Mardi Gras

Here are all Mardi Gras-related entries

Days Until. . .

Six Days Until Mardi Gras The parades have emphatically taken over the streets of New Orleans, and with them comes the street food. Here is my annual appeal that we have more New Orleans food out there, and less of the kind of stuff you'd see at the state livestock fair in Nebraska. More andouille, crawfish bread, boudin, and fried shrimp. Fewer funnel cakes, Polish sausage sandwiches, and cotton candy. All the restaurants with stands and packages for dining and parade watching are running those programs at full tilt. They get a little more expensive every night, as the parades get better and more densely attended.

Five Days Until Mardi Gras Tonight will always be Momus Night to me. This is the day in the Carnival schedule on which that old, irreverent krewe staged its satirical parades on their old wooden-wheel floats. They were notoriously stingy in their throws (although Comus had them beat in that department). I don't think either my parents or I ever planned on going to Momus, but we always seemed to be there that night. They're still around holding their private celebrations, but were pushed out of parading by political issues. I raise a toast to Momus tonight, from out here in the Caribbean Sea, somewhere between Guatemala and Belize.

We have entered the last five days of the Carnival season, during which the madness, debauchery, fun, overindulgence, spectacle, and abandon reach their peaks. At the major restaurants in the French Quarter, people who have lavish lunches together every Friday before Mardi Gras will do so in such numbers that you shouldn't even think of going to one of them without heavy prior arrangements. The tables at lunch today at Galatoire's, for example, were auctioned off for just short of $100,000 (the money went to charity). Antoine's expects to serve arund 1300 people today, and Arnaud's will be a packed house too. After those meals are served, a curious thing happens: the better restaurants in the French Quarter and elsewhere start closing, not to reopen until Ash Wednesday or even Thursday. The worst day of all is Mardi Gras itself, when it's hard to find a place to eat until the evening--and it's not easy even then. This has always puzzeld us. The Carnival season is supposed to be about indulging the senses one last time before the privations of Lent. But, really, it's the worst time to attempt eating well in New Orleans. Hot dogs, cotton candy, king cake, and boxes of cold fried chicken take over. There's something wrong with this, we've always thought.

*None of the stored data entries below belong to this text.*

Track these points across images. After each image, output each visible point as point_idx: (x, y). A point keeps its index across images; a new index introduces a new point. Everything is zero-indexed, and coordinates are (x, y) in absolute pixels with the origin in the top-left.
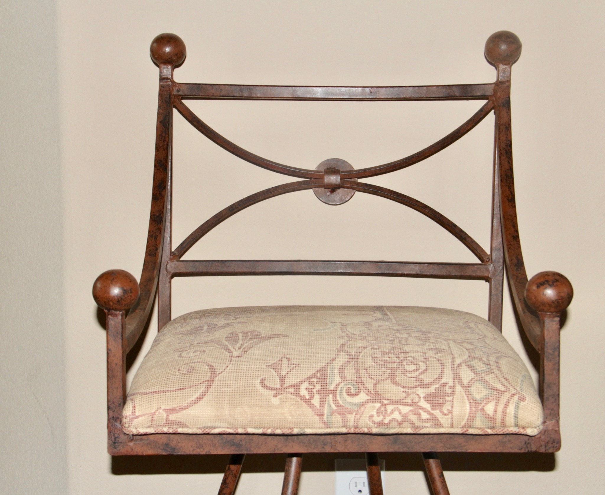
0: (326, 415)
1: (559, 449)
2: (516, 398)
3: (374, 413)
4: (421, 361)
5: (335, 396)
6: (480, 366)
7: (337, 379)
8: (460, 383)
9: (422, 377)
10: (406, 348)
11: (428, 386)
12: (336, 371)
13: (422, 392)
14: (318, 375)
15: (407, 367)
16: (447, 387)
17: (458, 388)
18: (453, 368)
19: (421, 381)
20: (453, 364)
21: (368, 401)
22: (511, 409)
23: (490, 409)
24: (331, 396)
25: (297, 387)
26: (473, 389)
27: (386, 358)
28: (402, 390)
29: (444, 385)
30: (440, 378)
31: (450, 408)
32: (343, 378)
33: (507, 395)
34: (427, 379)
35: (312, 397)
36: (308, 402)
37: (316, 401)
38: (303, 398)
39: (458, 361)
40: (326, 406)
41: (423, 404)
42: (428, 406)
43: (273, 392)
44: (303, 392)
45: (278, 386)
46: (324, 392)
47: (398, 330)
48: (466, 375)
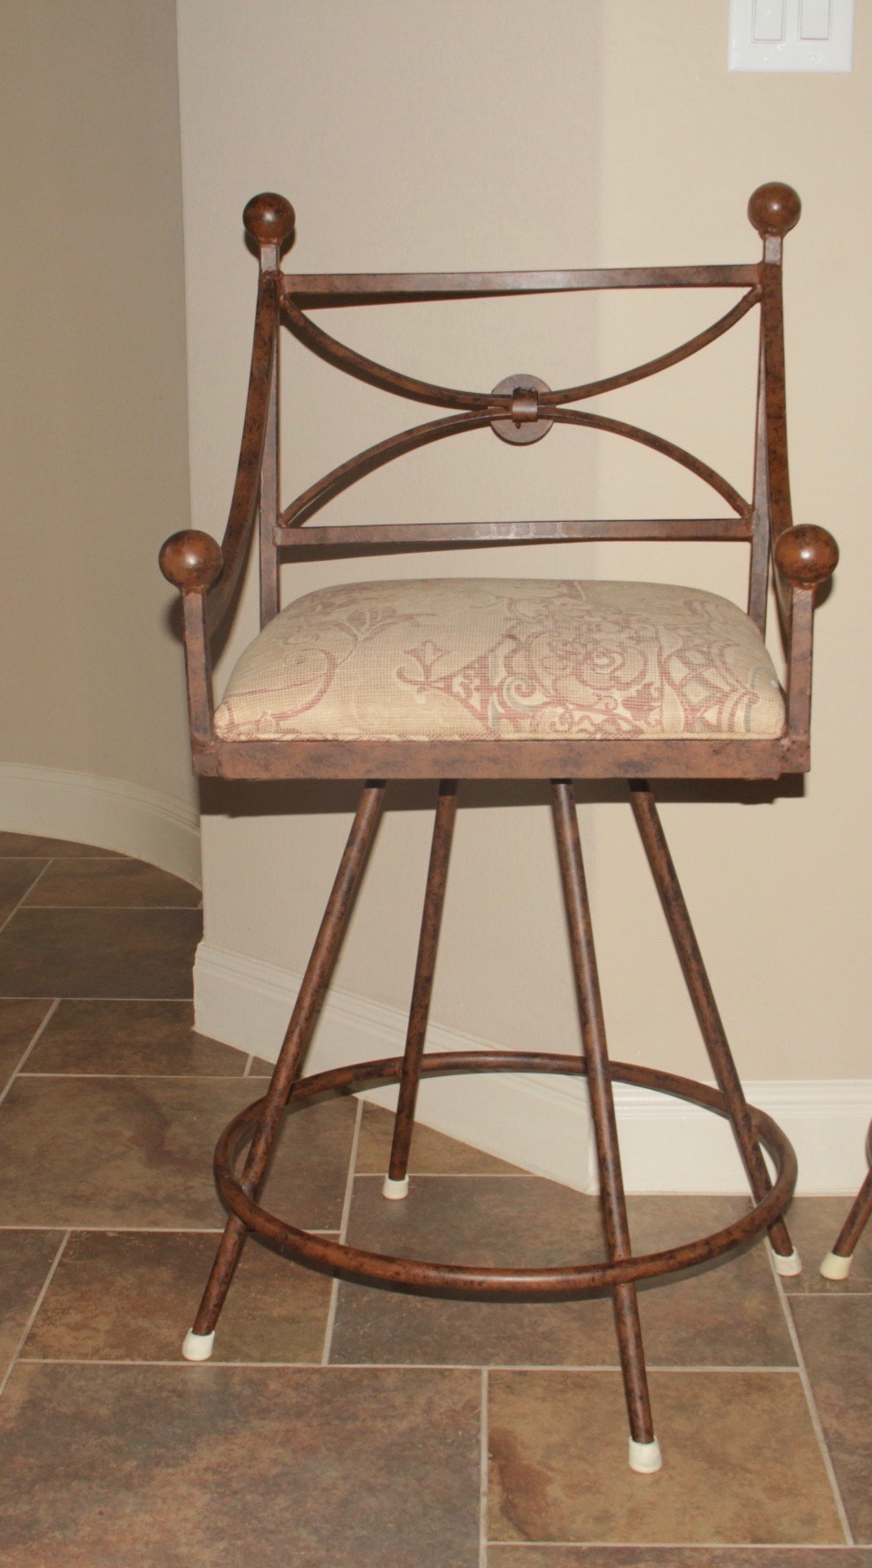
0: (490, 717)
1: (809, 771)
2: (746, 700)
3: (556, 719)
4: (617, 652)
5: (500, 695)
6: (698, 659)
7: (502, 672)
8: (671, 683)
9: (618, 674)
10: (597, 636)
11: (628, 685)
12: (501, 661)
13: (618, 695)
14: (476, 666)
15: (598, 661)
16: (653, 687)
17: (668, 689)
18: (659, 662)
19: (616, 679)
20: (660, 655)
21: (545, 704)
22: (740, 714)
23: (711, 716)
24: (495, 694)
25: (448, 679)
26: (687, 690)
27: (568, 648)
28: (592, 691)
29: (650, 685)
30: (643, 674)
31: (658, 717)
32: (510, 672)
33: (734, 696)
34: (625, 675)
35: (469, 695)
36: (465, 703)
37: (475, 700)
38: (457, 696)
39: (666, 652)
40: (490, 707)
41: (621, 711)
42: (627, 714)
43: (416, 687)
44: (457, 688)
45: (423, 679)
46: (486, 688)
47: (588, 611)
48: (678, 671)
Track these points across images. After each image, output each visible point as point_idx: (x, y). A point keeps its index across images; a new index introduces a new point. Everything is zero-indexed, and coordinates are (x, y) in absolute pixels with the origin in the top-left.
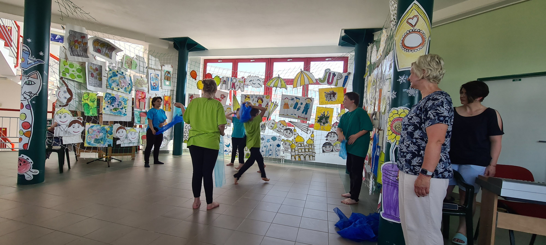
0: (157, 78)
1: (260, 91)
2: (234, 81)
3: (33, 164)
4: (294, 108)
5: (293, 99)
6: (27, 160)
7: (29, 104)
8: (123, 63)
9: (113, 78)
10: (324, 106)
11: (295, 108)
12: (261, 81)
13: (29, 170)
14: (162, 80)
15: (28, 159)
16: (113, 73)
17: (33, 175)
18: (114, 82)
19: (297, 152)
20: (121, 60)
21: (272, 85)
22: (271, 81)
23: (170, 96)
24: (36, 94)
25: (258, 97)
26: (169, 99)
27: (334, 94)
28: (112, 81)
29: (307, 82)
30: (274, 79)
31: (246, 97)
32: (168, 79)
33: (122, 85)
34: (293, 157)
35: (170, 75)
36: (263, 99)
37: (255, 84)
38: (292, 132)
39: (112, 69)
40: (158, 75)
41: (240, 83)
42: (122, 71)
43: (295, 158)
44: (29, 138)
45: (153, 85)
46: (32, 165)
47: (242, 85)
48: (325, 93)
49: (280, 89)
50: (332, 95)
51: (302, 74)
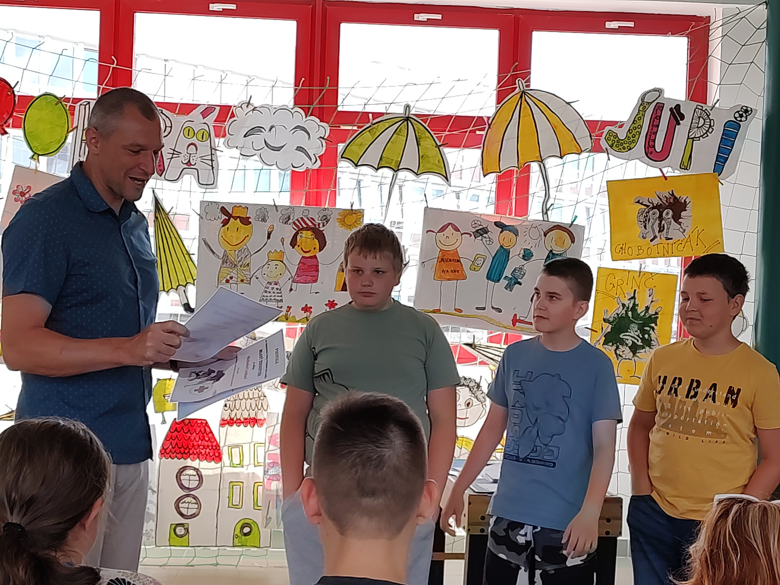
4: (488, 278)
5: (481, 232)
10: (633, 265)
11: (494, 275)
21: (370, 159)
22: (367, 134)
25: (298, 217)
27: (677, 207)
30: (382, 127)
31: (230, 215)
36: (327, 231)
38: (480, 396)
41: (194, 140)
47: (204, 149)
48: (638, 202)
49: (410, 176)
50: (667, 214)
51: (524, 103)
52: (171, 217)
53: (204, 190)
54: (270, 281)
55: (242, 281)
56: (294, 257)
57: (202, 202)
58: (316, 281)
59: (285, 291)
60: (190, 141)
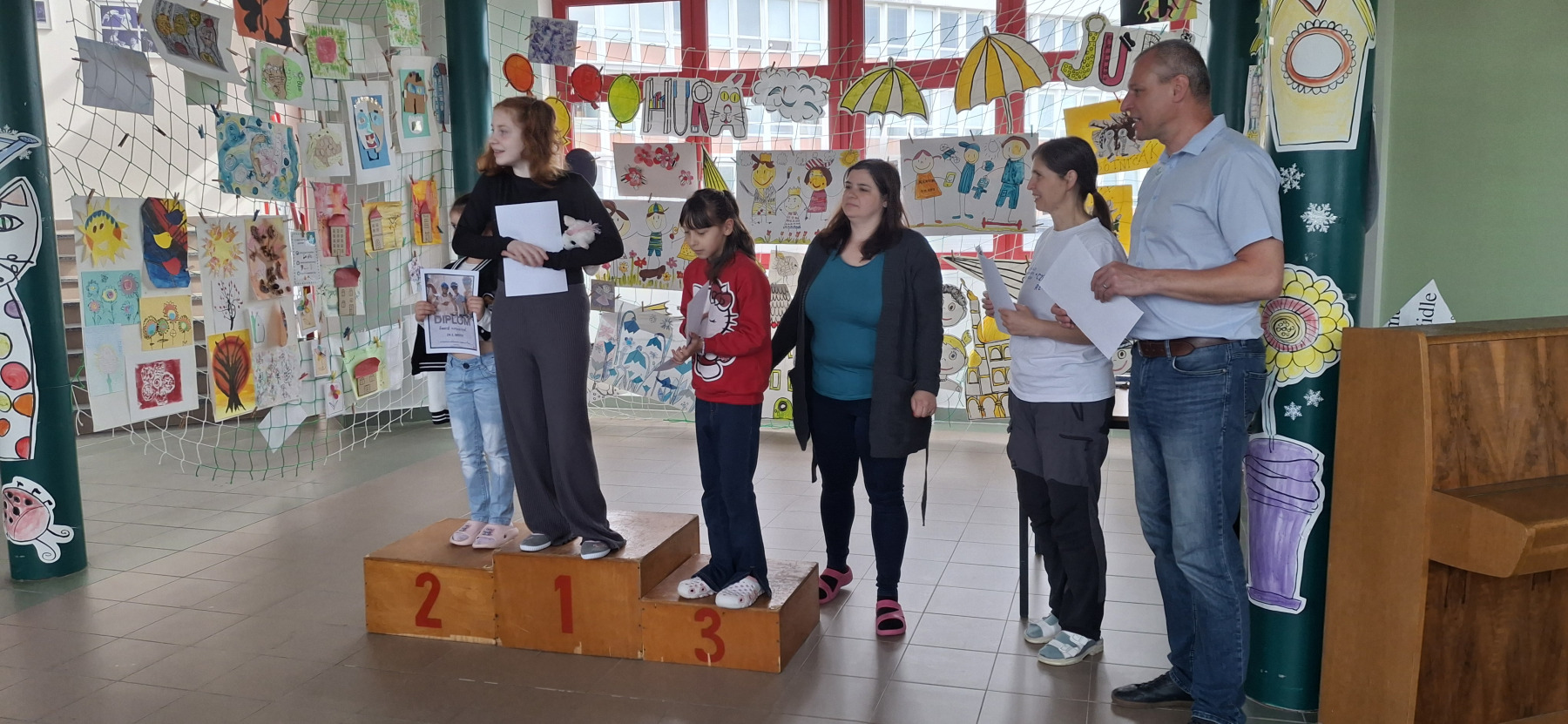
0: (376, 112)
1: (814, 135)
2: (701, 93)
3: (54, 506)
4: (959, 190)
5: (950, 153)
6: (35, 494)
7: (15, 302)
8: (255, 83)
9: (232, 150)
11: (964, 187)
12: (819, 91)
13: (47, 529)
14: (397, 116)
15: (39, 493)
16: (231, 128)
17: (58, 544)
18: (237, 165)
19: (986, 382)
20: (249, 68)
21: (864, 105)
22: (860, 85)
23: (432, 180)
24: (29, 261)
25: (810, 158)
26: (431, 192)
28: (232, 162)
29: (1012, 84)
30: (872, 78)
31: (757, 161)
32: (415, 106)
33: (265, 173)
34: (974, 405)
35: (423, 86)
36: (832, 169)
37: (791, 105)
38: (961, 301)
39: (225, 116)
40: (379, 98)
41: (729, 102)
42: (260, 115)
43: (981, 408)
44: (30, 419)
45: (366, 147)
46: (54, 510)
47: (736, 110)
48: (1093, 125)
49: (896, 118)
50: (1123, 132)
51: (990, 47)
52: (716, 165)
53: (738, 142)
54: (791, 211)
55: (770, 213)
56: (808, 192)
57: (738, 152)
58: (824, 211)
59: (802, 219)
60: (726, 103)
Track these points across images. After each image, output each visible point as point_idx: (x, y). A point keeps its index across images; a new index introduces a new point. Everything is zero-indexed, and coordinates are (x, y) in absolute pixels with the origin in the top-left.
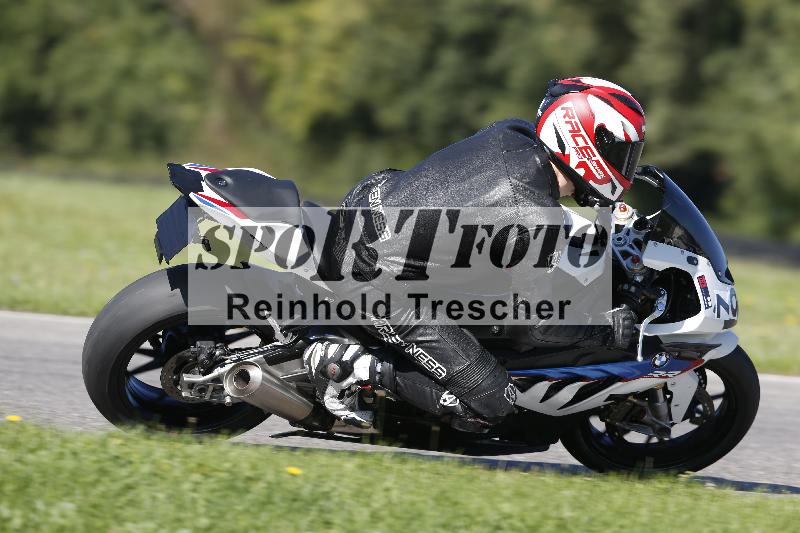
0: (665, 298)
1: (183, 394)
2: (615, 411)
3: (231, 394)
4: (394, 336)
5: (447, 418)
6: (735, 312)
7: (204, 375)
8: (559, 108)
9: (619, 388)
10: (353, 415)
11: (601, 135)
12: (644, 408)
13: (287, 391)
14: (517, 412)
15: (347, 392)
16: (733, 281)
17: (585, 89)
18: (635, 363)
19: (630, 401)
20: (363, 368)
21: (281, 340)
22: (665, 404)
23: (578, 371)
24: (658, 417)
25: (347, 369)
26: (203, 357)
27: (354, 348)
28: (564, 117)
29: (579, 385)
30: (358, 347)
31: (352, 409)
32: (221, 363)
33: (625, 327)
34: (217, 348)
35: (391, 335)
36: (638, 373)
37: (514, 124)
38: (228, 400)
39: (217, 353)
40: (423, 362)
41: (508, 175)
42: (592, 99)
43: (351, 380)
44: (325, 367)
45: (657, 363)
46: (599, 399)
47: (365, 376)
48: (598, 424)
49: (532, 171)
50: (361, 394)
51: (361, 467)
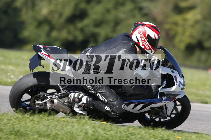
0: (166, 82)
1: (36, 107)
2: (152, 112)
3: (49, 106)
4: (93, 91)
5: (107, 113)
6: (184, 86)
7: (42, 101)
8: (137, 30)
9: (153, 106)
10: (82, 112)
11: (148, 37)
12: (160, 111)
13: (64, 106)
14: (126, 112)
15: (80, 106)
16: (184, 77)
17: (144, 25)
18: (157, 99)
19: (156, 109)
20: (84, 100)
21: (63, 92)
22: (165, 110)
23: (142, 101)
24: (164, 114)
25: (80, 100)
26: (41, 96)
27: (82, 94)
28: (138, 32)
29: (142, 105)
30: (83, 94)
31: (82, 111)
32: (47, 98)
33: (155, 89)
34: (45, 94)
35: (92, 91)
36: (158, 102)
37: (125, 34)
38: (48, 108)
39: (45, 95)
40: (101, 98)
41: (124, 48)
42: (146, 27)
43: (81, 103)
44: (74, 99)
45: (163, 99)
46: (148, 108)
47: (85, 102)
48: (147, 116)
49: (130, 47)
50: (84, 107)
51: (197, 137)
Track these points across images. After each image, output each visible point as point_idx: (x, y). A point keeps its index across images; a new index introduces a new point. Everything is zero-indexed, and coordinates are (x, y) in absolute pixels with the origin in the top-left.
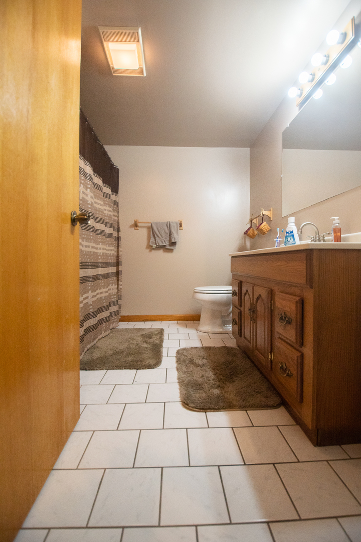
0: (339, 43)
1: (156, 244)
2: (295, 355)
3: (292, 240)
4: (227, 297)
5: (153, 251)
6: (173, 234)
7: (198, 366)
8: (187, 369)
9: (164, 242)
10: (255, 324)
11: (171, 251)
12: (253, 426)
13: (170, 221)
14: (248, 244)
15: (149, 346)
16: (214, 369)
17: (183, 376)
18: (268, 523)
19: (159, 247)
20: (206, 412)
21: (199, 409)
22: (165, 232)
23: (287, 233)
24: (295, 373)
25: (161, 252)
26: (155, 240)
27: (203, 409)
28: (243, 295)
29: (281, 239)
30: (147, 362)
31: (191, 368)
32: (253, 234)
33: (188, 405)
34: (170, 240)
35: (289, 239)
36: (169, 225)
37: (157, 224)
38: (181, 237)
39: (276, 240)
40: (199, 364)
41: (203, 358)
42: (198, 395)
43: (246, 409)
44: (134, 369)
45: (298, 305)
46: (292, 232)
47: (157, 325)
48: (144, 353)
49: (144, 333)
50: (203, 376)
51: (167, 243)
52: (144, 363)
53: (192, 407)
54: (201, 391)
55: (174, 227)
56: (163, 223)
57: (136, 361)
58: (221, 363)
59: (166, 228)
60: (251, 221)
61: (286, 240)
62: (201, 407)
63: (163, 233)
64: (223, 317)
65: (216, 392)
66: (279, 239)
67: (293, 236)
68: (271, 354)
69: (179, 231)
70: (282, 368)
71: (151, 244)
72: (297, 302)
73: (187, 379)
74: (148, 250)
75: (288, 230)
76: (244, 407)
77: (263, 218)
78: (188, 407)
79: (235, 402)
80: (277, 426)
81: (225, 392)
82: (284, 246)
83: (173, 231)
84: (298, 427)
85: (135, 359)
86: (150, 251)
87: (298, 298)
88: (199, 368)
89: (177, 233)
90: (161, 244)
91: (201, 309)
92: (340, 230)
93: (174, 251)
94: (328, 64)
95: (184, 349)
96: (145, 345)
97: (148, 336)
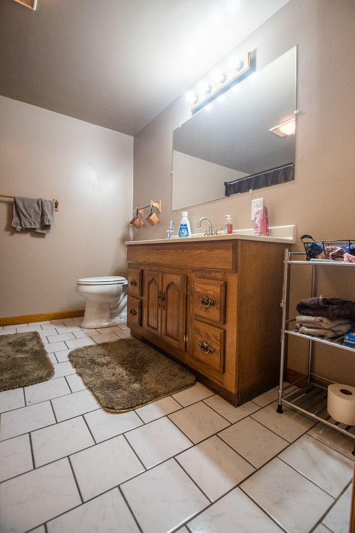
0: (237, 69)
1: (21, 226)
2: (218, 332)
3: (186, 232)
4: (118, 287)
5: (16, 235)
6: (47, 215)
7: (103, 365)
8: (92, 372)
9: (33, 224)
10: (164, 312)
11: (42, 235)
12: (184, 408)
13: (43, 199)
14: (131, 234)
15: (27, 356)
16: (122, 364)
17: (91, 380)
18: (238, 486)
19: (25, 230)
20: (134, 410)
21: (127, 409)
22: (35, 211)
23: (182, 225)
24: (218, 348)
25: (28, 236)
26: (21, 220)
27: (131, 407)
28: (146, 284)
29: (173, 231)
30: (35, 375)
31: (96, 369)
32: (140, 225)
33: (113, 408)
34: (42, 221)
35: (183, 231)
36: (40, 204)
37: (23, 200)
38: (56, 220)
39: (168, 231)
40: (103, 363)
41: (105, 356)
42: (119, 395)
43: (170, 394)
44: (19, 387)
45: (223, 288)
46: (186, 225)
47: (24, 329)
48: (25, 365)
49: (11, 340)
50: (114, 375)
51: (38, 226)
52: (31, 377)
53: (119, 409)
54: (120, 390)
55: (48, 207)
56: (32, 200)
57: (17, 377)
58: (126, 357)
59: (36, 206)
60: (138, 211)
61: (181, 232)
62: (129, 406)
63: (32, 212)
64: (111, 309)
65: (136, 386)
66: (171, 231)
67: (187, 228)
68: (186, 337)
69: (55, 212)
70: (202, 347)
71: (13, 225)
72: (221, 286)
73: (98, 382)
74: (8, 233)
75: (182, 223)
76: (169, 393)
77: (153, 210)
78: (114, 411)
79: (159, 391)
80: (202, 401)
81: (145, 384)
82: (179, 238)
83: (47, 211)
84: (217, 396)
85: (15, 375)
86: (12, 234)
87: (222, 283)
88: (105, 366)
89: (52, 214)
90: (29, 226)
91: (85, 304)
92: (231, 226)
93: (47, 235)
94: (225, 83)
95: (78, 350)
96: (20, 355)
97: (19, 343)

Four Days Until Mardi Gras Today at Galatoire's, the contrast between formality and tomfoolery reaches its annual high for the New Orleans restaurant community. At eleven-thirty, the doors open to admit only those who were the high bidders at a charity auction a few weeks ago. They will jam the place instantly, and set about consuming unusual (even for Galatoire's) quantities of cocktails and wine. The noise level will rise to ear-splitting, the waiters will weave through the tables doing their best to deliver the soufflee potatoes, fried eggplant, and Galatoire goutes. A large number of people will be in semi or full costume. It will be dusk by the last member of this this jolly society heads for home. The restaurant will regroup and keep going until normal closing time, when it will retire from the scene until Ash Wednesday.